### [REQUIRED WORK]
In the article about Belgian newspapers returning to Google, which tag keeps a cached link from appearing with the papers' websites in Google's search results?
═════ EXCERPTED TEXT ═════
Subscribe Via Web Feed Subscribe with Google Add to My Yahoo! Subscribe with Bloglines Add to netvibes Subscribe with Live.com

« Microsoft Buys EU Mobile Ad Firm ScreenTonic | Main | Now Starring: The Algorithm - Ask.com To Focus On Ranking System In New TV Ads »

May. 3, 2007 at 8:24am Eastern by Danny Sullivan

Belgian Papers Back In Google; Begin Using Standards For Blocking

Belgian newspapers that sued Google to be removed from its index are now back in, having agreed to use the commonly-accepted blocking standards that they initially rejected as not being legal. Google and the group representing the papers, Copiepresse, have issued a joint statement. That's below, along with a look at how this is a victory for Google, which has had to settle a series of similar lawsuits through agreements.

Let's start with the joint statement:

Internet users interested in Belgian news and users of Google’s search engine may have noticed today that the websites of the Belgian French and German-language daily newspapers, members of Copiepresse, are again referenced on the search engine.

This decision was made jointly by Google Inc. and Copiepresse as part of the constructive dialogue that has resumed between the two organizations.

The websites of the Belgian French and German-language daily press will now appear without a “cached” link in the search results of Google’s search engine, thanks to their use of the “noarchive”* tag.

The Belgian French and German-language daily press publishers and Google Inc. intend to use a quiet period in the court dispute to continue their efforts to identify tangible ways to collaborate in the long term.

* The « noarchive » tag is a tool for publishers to control how their website is referenced on the web.

Now let's go back to the history of the dispute, then analyze today's move.

  • March 2006, Suit Filed: Copiepresse started legal action against Google, arguing that Google's use of the widely accepted and respected robots.txt or meta robots standards as a way of opting-out of indexing was somehow trying to impose copyright rules of Google's own making on content owners. This is regardless of the fact that robots.txt existed before Google did. It is not a standard of Google's making; it's one many search engines support.
     
  • September 2006, Court Ruling, Papers Removed: The case went to court in Belgium on August 29, without Google being represented The company had been sent a summons but failed to act upon it. A ruling on September 5 required that Google remove the sites and post a notice on its web site.
     
  • November 2006, Court Case Heard Again: In November, Google's case was reheard (NOT an appeal but a rehearing of the original case, since Google didn't defend itself the first time). At the same time, Google reached a content agreement with Sofam and Scam, two Belgian groups that cover photographic and audio/visual content. Those groups joined the Copiepresse case in October. The agreement got them to drop out of the case.
     
  • February 2006, Court Ruling, Google: The Belgium court found that Google did violate copyright when including material from several Belgian newspapers in its search index. However, the initial fine it was charged was reduced, and it remains in appeal over how much those will ultimately be. Both sides have different stories on the ruling. Google's spin was that it was narrow to the particular publishers and that it could continue to operate as normal, on an opt-out basis, with others. The publishers argued that potentially, the ruling could be used by other Belgian courts as guidance.

For a more detailed look at the case over time, see my Google Loses In Belgium Newspaper Case article.

One of the most contentious issues in the case was over Google's cached copies, where Google makes available a copy of a page to people on the Google web site itself. Several of the publications were understandably upset that people could use the cache option to find content that after initially being published was removed and only offers to paid or registered members.
═════ GIVEN DATA ═════
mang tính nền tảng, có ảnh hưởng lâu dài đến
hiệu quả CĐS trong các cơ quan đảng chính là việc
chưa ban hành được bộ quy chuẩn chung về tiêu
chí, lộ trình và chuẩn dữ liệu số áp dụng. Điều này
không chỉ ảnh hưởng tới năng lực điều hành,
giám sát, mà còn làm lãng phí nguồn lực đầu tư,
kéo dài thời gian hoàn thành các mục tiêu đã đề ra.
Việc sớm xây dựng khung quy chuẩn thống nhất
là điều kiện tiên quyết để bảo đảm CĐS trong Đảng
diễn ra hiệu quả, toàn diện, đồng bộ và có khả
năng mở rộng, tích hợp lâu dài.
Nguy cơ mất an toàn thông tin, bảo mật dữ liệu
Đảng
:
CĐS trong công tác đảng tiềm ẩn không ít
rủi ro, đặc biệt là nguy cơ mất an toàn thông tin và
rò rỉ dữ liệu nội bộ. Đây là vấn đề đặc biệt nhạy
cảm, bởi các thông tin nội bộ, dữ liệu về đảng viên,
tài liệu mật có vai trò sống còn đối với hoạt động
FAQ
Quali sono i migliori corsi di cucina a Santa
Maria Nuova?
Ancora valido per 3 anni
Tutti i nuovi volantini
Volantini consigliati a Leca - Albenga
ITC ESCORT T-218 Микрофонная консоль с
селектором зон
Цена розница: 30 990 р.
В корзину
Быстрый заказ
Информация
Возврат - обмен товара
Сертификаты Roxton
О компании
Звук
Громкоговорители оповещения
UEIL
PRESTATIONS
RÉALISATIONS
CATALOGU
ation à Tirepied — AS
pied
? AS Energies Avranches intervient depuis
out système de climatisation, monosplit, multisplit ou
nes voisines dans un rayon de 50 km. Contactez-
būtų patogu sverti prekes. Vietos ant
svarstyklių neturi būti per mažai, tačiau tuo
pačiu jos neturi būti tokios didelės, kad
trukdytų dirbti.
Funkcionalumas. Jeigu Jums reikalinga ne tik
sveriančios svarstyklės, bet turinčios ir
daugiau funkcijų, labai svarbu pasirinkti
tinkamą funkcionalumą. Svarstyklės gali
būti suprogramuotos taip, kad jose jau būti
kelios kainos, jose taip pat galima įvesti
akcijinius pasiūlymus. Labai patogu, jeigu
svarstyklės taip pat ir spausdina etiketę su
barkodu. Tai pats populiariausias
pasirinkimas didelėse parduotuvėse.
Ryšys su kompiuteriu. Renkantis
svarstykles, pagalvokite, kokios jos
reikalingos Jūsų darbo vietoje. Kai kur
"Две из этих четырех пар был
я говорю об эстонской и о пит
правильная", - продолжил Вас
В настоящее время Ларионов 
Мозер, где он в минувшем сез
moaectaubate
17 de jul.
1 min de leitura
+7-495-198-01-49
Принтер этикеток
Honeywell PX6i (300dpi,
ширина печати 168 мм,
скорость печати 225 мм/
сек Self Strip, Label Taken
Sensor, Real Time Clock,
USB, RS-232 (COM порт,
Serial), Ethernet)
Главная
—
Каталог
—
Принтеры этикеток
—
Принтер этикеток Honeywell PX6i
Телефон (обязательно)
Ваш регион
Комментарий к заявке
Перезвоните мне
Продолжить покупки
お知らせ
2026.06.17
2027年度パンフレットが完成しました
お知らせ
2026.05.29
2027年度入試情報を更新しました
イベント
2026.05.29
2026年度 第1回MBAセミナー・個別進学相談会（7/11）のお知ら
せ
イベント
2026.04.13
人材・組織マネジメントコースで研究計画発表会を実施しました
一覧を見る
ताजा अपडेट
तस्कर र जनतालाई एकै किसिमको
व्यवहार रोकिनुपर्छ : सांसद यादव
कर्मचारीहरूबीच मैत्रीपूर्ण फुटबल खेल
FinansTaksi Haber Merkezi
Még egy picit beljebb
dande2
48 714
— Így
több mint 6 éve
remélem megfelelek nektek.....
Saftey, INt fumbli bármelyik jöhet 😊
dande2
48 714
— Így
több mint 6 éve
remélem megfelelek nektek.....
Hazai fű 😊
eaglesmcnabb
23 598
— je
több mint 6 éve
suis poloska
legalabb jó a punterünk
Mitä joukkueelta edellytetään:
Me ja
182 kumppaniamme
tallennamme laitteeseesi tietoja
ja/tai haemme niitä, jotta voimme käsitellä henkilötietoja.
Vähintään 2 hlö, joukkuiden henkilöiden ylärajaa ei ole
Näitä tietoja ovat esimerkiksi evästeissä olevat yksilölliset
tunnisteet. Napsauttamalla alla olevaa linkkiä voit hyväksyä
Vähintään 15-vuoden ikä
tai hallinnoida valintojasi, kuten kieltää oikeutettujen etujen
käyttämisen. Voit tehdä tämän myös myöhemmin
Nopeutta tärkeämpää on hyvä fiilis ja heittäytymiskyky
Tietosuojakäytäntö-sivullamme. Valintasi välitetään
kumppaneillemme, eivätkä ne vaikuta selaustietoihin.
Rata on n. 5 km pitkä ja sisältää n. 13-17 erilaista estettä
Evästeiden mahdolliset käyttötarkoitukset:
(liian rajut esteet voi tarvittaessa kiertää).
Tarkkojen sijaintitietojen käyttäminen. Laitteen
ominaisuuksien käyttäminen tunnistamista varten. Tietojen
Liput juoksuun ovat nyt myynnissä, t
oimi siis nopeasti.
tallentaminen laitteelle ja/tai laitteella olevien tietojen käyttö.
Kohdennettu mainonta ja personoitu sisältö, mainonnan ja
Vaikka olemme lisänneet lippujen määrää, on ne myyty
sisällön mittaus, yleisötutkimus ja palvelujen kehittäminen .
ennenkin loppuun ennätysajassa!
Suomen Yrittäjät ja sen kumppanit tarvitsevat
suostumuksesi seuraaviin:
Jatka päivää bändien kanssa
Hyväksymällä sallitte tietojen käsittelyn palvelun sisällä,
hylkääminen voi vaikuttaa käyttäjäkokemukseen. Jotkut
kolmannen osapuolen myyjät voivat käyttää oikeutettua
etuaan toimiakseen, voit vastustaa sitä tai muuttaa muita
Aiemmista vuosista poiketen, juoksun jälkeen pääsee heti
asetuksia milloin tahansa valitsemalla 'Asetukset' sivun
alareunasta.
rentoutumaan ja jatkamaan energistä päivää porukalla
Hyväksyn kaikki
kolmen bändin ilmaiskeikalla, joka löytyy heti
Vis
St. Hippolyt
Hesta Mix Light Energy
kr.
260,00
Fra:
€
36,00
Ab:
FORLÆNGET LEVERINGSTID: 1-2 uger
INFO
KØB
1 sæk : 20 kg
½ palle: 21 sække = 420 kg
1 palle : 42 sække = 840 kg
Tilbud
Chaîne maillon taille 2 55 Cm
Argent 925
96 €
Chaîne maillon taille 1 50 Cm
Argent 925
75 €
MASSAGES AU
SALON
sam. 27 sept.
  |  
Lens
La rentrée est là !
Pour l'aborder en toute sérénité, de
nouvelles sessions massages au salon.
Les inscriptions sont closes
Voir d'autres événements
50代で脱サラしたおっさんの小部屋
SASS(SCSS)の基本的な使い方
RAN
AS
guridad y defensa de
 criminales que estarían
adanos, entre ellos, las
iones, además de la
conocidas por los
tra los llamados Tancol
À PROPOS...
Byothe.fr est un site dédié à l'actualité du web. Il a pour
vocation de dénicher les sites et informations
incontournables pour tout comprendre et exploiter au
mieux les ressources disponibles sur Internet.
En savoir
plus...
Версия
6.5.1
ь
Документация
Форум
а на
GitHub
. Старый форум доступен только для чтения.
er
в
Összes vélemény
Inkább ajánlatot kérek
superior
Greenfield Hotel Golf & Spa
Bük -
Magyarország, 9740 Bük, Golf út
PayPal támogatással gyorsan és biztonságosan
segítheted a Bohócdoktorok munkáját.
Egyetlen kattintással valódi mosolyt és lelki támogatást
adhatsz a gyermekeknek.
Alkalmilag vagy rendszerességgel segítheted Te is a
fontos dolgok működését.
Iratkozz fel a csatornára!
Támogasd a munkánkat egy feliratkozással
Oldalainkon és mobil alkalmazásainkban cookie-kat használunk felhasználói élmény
═════
### [EXERCISE SOLUTION]
The "noarchive" tag.